*Exercise directions*
Within the listing, how many lines hold the word "inhibitory"? Give the number by itself.
# # # # # # #
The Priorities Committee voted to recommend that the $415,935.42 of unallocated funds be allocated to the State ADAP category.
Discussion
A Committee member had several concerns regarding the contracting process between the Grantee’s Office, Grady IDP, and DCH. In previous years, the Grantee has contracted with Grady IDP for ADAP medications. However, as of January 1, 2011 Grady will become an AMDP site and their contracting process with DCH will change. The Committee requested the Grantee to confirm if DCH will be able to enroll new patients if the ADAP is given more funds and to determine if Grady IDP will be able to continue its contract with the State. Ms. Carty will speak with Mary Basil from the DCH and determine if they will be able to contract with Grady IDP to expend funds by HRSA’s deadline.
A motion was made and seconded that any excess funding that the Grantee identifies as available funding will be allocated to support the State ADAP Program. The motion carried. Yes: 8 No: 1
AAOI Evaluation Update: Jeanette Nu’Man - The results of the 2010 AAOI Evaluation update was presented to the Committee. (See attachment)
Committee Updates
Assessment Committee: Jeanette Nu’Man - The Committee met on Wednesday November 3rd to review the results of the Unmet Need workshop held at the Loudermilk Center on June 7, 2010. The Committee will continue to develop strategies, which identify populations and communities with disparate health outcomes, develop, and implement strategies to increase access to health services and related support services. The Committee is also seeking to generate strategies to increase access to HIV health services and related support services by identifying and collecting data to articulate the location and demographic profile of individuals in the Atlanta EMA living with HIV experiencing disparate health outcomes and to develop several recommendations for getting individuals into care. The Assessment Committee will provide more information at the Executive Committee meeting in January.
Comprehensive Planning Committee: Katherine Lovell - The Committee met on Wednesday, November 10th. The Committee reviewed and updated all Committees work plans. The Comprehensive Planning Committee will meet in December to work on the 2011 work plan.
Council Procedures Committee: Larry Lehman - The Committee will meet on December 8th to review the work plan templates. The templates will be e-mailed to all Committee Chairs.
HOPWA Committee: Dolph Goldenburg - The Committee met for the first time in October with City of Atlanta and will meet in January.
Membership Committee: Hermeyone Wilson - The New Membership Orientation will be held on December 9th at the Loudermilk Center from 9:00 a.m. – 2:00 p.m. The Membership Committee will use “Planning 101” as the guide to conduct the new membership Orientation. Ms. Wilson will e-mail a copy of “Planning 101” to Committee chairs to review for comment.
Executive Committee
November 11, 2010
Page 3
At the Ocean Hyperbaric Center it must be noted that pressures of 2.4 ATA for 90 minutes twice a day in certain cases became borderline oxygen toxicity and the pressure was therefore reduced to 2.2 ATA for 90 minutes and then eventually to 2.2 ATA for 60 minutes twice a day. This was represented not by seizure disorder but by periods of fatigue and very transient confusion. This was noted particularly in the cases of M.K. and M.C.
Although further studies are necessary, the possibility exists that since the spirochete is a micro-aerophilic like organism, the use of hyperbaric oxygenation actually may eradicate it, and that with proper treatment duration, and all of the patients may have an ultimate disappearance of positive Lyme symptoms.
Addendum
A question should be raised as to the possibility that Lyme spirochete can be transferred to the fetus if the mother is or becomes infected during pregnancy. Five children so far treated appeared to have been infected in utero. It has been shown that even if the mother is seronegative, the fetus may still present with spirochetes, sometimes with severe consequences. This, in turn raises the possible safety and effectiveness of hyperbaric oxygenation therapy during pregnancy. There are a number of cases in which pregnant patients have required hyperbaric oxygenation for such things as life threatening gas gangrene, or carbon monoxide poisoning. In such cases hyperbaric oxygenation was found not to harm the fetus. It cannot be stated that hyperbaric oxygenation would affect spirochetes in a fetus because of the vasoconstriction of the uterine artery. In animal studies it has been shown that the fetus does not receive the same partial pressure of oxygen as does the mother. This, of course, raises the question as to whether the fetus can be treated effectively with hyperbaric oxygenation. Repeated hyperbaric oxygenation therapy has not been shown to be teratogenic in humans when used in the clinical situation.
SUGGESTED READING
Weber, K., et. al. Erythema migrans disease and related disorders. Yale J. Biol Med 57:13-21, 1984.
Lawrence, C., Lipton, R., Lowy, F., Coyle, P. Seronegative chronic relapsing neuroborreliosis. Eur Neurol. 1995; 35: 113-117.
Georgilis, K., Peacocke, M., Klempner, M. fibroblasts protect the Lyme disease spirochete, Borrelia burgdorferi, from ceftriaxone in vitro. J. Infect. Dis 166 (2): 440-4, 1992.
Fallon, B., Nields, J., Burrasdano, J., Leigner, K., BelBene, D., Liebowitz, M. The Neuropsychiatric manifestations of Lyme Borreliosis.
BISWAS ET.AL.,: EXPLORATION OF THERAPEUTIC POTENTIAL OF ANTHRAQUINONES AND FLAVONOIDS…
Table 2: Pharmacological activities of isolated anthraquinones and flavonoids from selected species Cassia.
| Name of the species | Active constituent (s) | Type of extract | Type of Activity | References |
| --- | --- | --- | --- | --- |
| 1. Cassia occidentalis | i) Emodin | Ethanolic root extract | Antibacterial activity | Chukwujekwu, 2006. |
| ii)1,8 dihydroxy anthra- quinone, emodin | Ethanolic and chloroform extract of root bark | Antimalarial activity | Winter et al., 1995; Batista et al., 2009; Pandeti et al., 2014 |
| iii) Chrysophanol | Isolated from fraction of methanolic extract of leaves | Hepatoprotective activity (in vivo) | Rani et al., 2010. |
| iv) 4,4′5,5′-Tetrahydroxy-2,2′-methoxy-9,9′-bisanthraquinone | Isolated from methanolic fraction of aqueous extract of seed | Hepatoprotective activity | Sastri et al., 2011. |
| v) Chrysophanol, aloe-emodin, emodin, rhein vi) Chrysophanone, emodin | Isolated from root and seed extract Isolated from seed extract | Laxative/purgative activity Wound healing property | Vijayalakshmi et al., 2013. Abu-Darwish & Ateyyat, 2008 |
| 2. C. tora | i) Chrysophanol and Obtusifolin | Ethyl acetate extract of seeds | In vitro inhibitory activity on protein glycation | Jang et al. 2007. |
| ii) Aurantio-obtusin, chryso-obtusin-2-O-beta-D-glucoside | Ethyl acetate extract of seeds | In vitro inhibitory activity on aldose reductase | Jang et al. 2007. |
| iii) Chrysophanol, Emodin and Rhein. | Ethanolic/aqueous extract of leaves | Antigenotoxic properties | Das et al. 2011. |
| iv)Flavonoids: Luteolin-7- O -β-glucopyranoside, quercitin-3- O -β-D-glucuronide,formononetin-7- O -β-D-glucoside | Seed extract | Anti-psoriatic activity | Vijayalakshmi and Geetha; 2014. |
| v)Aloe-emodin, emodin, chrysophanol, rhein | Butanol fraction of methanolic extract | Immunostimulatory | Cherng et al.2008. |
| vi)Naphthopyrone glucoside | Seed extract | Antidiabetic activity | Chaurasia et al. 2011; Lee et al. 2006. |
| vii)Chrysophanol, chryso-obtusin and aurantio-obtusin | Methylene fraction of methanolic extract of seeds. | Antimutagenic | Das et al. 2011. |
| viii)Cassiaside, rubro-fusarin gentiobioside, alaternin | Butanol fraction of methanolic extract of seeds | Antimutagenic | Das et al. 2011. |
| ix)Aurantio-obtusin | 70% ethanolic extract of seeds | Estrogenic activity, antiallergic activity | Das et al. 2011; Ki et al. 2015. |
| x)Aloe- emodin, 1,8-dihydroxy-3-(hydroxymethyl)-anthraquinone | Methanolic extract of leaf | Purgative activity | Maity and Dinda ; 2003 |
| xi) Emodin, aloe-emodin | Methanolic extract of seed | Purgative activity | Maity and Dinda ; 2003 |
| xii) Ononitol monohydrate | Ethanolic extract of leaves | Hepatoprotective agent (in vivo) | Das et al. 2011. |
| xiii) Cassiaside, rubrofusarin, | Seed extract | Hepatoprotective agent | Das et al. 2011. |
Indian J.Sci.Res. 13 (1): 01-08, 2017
# # # # # # #
*Answer to the exercise*
2